New York Insurance Coverage Law Update

December 28, 2022 | Alan C. Eagle | Insurance Coverage

First Department Finds That Excess Policy May (Or May Not) Be Triggered Before Primary Policy In Another Year

Burlington Insurance Company issued primary policies to a contractor in 2013-14 and 2014-15, and Century was the excess insurer for 2013-14.  The contractor was sued for property damage resulting from its construction work during an unspecified time, and Burlington filed a declaratory judgment action as to the availability of coverage.  The trial court granted Century’s motion to dismiss, finding that its excess policy is necessarily triggered after Burlington’s primary policies, but the Appellate Division, First Department, re-versed.  The court reasoned that the Century excess policy states that it is excess to “the available limits of ‘controlling underlying insurance’”, i.e., only Burlington’s 2013-14 policy, and that Century’s excess “other insurance” clause applies “only when two or more policies provide coverage during the same period”.   The court also found that Century did not present documentary evidence supporting its contention that coverage will be allocated on a pro rata basis among available policies, resulting in all primary policies being exhausted before Century’s policy is reached.  As to Century’s argument that case law addressing other “long-tail” claims support its argument, the court opined that Century had not established that the underlying property damage would present similar difficulties in allocating the damage to particular policy periods.  [Burlington Ins. Co. v. New York Constr. & Renovation, Inc., 2022 N.Y. App. Div. LEXIS 6629 (1st Dep’t Nov. 29, 2022).]

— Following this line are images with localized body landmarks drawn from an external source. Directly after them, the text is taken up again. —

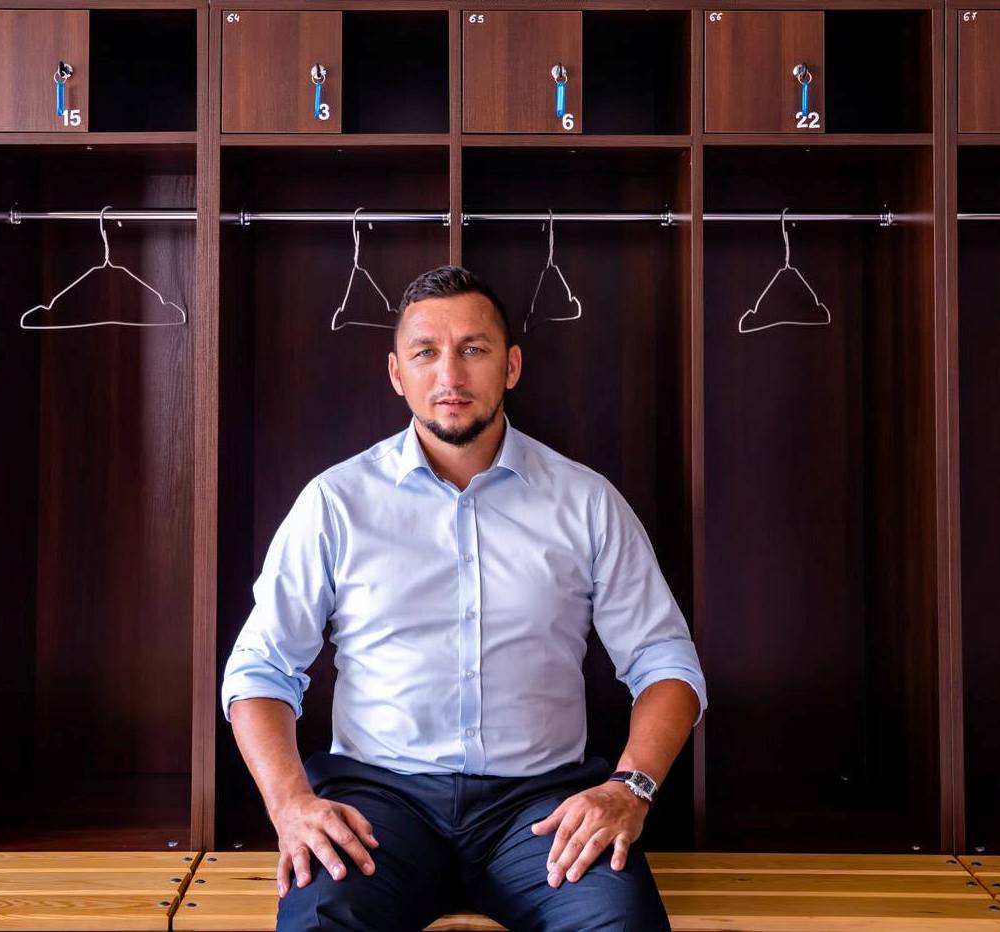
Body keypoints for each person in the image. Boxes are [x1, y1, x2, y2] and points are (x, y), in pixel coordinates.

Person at [221, 266, 707, 931]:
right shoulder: (335, 502)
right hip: (377, 807)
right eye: (426, 352)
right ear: (397, 373)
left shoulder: (586, 502)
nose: (449, 374)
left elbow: (666, 664)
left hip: (541, 811)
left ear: (511, 365)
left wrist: (631, 789)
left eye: (473, 349)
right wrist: (289, 805)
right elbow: (260, 670)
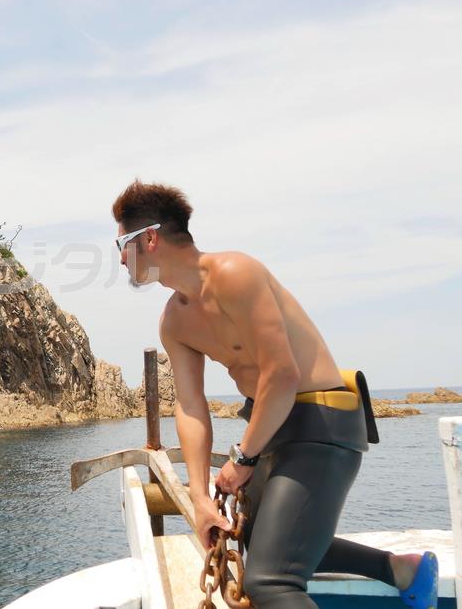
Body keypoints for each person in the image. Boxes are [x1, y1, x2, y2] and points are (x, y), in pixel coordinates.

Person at [112, 180, 439, 609]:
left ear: (149, 238)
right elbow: (190, 406)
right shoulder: (174, 321)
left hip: (322, 421)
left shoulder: (234, 273)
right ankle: (403, 569)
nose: (119, 259)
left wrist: (243, 458)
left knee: (270, 582)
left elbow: (282, 375)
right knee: (253, 538)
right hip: (270, 425)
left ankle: (398, 571)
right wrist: (199, 497)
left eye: (122, 243)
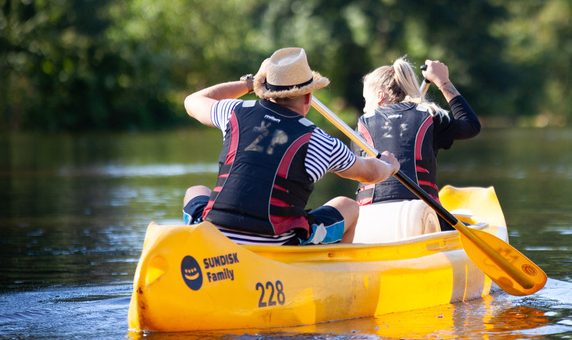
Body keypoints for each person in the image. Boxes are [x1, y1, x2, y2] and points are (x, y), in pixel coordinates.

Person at [182, 47, 400, 245]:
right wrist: (389, 165)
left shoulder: (233, 112)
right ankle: (333, 273)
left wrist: (250, 83)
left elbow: (192, 101)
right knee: (348, 206)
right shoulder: (321, 141)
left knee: (196, 191)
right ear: (308, 97)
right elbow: (370, 172)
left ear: (266, 90)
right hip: (277, 243)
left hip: (216, 234)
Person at [353, 57, 481, 230]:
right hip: (424, 213)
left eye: (365, 99)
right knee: (472, 227)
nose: (364, 108)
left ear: (380, 96)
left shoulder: (361, 126)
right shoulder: (430, 115)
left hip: (371, 218)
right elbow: (471, 126)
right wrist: (443, 81)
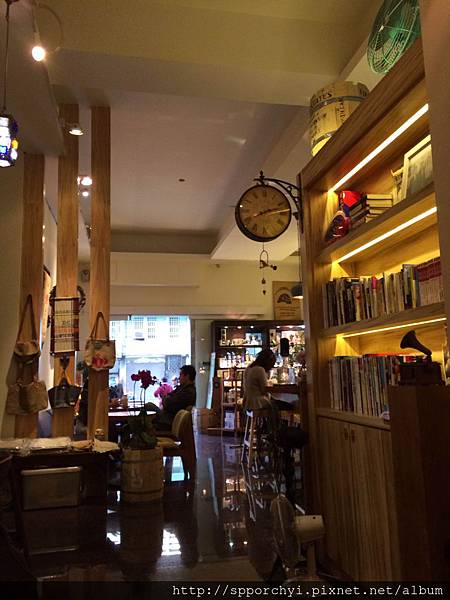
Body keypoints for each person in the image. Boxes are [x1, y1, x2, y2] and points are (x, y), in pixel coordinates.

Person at [146, 365, 196, 431]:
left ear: (187, 376)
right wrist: (167, 399)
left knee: (148, 406)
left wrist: (166, 400)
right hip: (169, 417)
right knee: (146, 415)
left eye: (180, 375)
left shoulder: (188, 392)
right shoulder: (182, 388)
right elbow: (168, 398)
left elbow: (168, 403)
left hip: (170, 420)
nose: (179, 378)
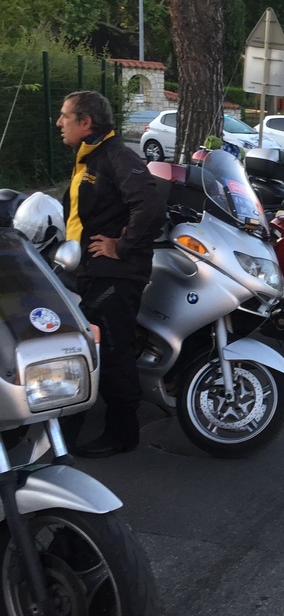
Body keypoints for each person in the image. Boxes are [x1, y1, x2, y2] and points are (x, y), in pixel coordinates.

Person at [58, 90, 165, 458]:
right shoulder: (91, 155)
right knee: (94, 347)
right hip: (91, 270)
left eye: (65, 116)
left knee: (114, 353)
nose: (59, 123)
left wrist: (121, 247)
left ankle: (122, 434)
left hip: (115, 275)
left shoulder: (116, 155)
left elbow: (150, 206)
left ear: (86, 122)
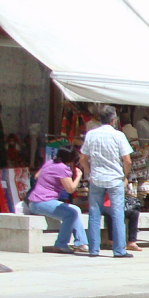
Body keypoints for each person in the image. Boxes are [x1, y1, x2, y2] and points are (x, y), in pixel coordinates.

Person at [79, 106, 133, 258]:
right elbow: (127, 160)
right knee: (117, 214)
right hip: (114, 178)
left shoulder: (91, 135)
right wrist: (124, 175)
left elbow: (83, 158)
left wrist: (89, 171)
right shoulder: (118, 135)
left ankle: (93, 249)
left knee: (94, 213)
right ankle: (119, 250)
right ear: (113, 119)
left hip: (96, 178)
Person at [27, 147, 87, 254]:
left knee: (76, 209)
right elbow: (70, 189)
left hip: (34, 202)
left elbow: (37, 176)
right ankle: (61, 244)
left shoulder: (49, 162)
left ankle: (81, 243)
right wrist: (78, 176)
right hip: (43, 202)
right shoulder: (62, 168)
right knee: (71, 214)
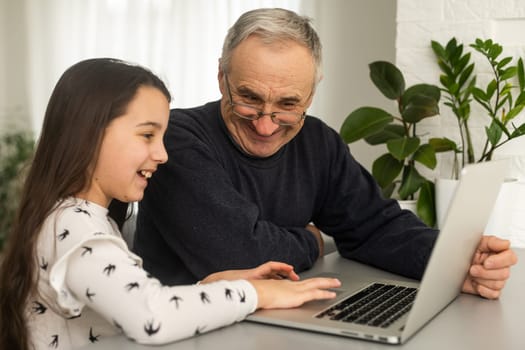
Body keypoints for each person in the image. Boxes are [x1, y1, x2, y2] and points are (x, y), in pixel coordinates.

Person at [134, 8, 517, 298]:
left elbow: (374, 227)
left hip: (274, 325)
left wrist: (455, 259)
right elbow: (240, 257)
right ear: (222, 79)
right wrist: (314, 240)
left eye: (288, 105)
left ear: (310, 96)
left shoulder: (318, 141)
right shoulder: (174, 139)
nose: (265, 125)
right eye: (249, 99)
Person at [0, 58, 342, 350]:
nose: (162, 154)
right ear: (90, 133)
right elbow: (152, 316)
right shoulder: (73, 224)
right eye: (148, 135)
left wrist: (211, 288)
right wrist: (254, 293)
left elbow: (122, 309)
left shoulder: (79, 218)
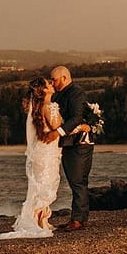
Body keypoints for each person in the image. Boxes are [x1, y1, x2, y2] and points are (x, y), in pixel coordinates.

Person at [0, 77, 87, 239]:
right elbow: (58, 129)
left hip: (40, 152)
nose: (52, 84)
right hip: (48, 154)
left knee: (38, 187)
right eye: (48, 83)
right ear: (43, 90)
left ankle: (40, 220)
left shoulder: (38, 108)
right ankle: (38, 223)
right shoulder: (49, 107)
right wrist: (82, 126)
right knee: (46, 188)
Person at [44, 65, 94, 231]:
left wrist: (57, 132)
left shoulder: (76, 92)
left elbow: (76, 117)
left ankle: (78, 220)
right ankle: (79, 218)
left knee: (77, 181)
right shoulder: (60, 94)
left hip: (78, 143)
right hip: (69, 143)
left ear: (64, 78)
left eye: (54, 79)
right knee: (77, 181)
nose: (52, 82)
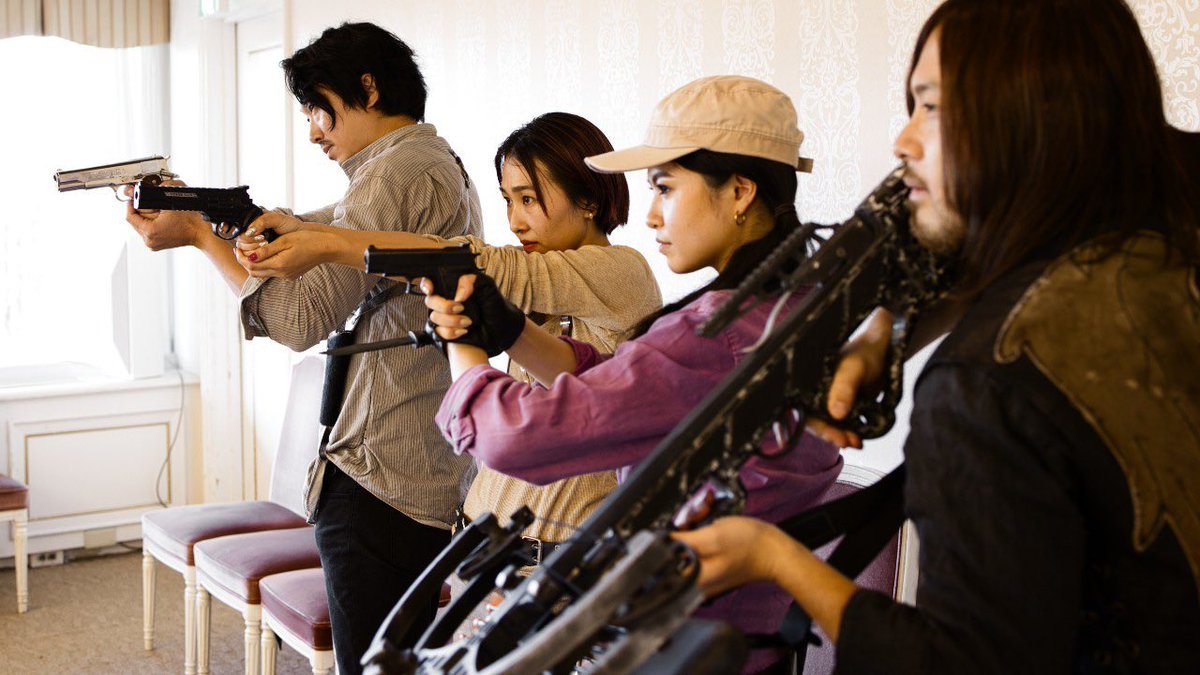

Second Circuit Finds That Insured’s Claims For Coverage And For Breach Of Implied Covenant Of Good Faith Both Time-Barred By Policy’s Limitations Provision

In January 2016, an insured discovered that its CFO was embezzling from the company.  The insured submitted a claim under its policy with Hanover Insurance Company because it believed the embezzlement was a covered loss, but Hanover denied the claim.  In turn, the insured obtained a judgment against the CFO and submitted a second claim to Hanover that was again denied.  The insured sued Hanover in 2020 for breach of both the express terms of the policy and the implied covenant of good faith and fair dealing.  The United States Court of Appeals for the Second Circuit held that both claims were time-barred under the policy’s contractual limitations period that required the insured to bring any action “involving loss” within two years “from the date … [it] ‘discovered’ the loss” and defined “discovered” as when the insured “first become[s] aware of facts which would cause a reasonable person to assume that a loss of the type covered by this policy has or will be incurred.”  The court rejected the insured’s argument that the term “loss” is ambiguous as to Hanover’s breach of the implied covenant of good faith because “[e]ven adopting [the insured’s] proffered meaning of loss”, i.e., the loss for which the insured seeks coverage, the implied covenant claim is still time-barred.  [, Inc. v. Hanover Ins. Co., 2022 U.S. App. LEXIS 30669 (2d Cir. Nov. 4, 2022).]

Eastern District Holds That Tear Out Provision In Homeowners Policy Does Not Apply To Insured’s Whole Loss

The insured purchased a homeowners policy from State Farm.  Water leaked from the base of the toilet on his bathroom floor and damaged his vanity.  To remedy the situation, the insured’s plumber located and cleared the house’s underground sewer trap.  The next day, the plumber dug up the trap and determined it was cracked and needed to be replaced.  As they kept digging, they found wastewater was rushing from the inside of the house to the outside. They kept excavating for ten more days and found that a sewage pipe was cracked and needed to be replaced.  State Farm paid for the damage to the vanity and the cost to detach and reset the toilet, but disclaimed coverage for the costs associated with replacing the sewer pipe.  The insured sued State Farm for breach of contract and consequential damages, and the United States District Court for the Eastern District of New York granted summary judgment to State Farm.  The court explained that where there is damage to property covered under the policy (here, the vanity), the Tear Out Provision applies to reasonable costs in tearing out “only that particular part” of that “system or appliance” necessary to access the “specific point” of the appliance from which “the water or sewage escaped” (here, the toilet). The court concluded that the provision is inapplicable to any water that leaked from the sewer line because the insured did not demonstrate that covered property was damaged by that water.  [Haas v. State Farm Fire and Cas. Co., 2022 U.S Dist. LEXIS 198233 (E.D.N.Y. Sept. 24, 2022).]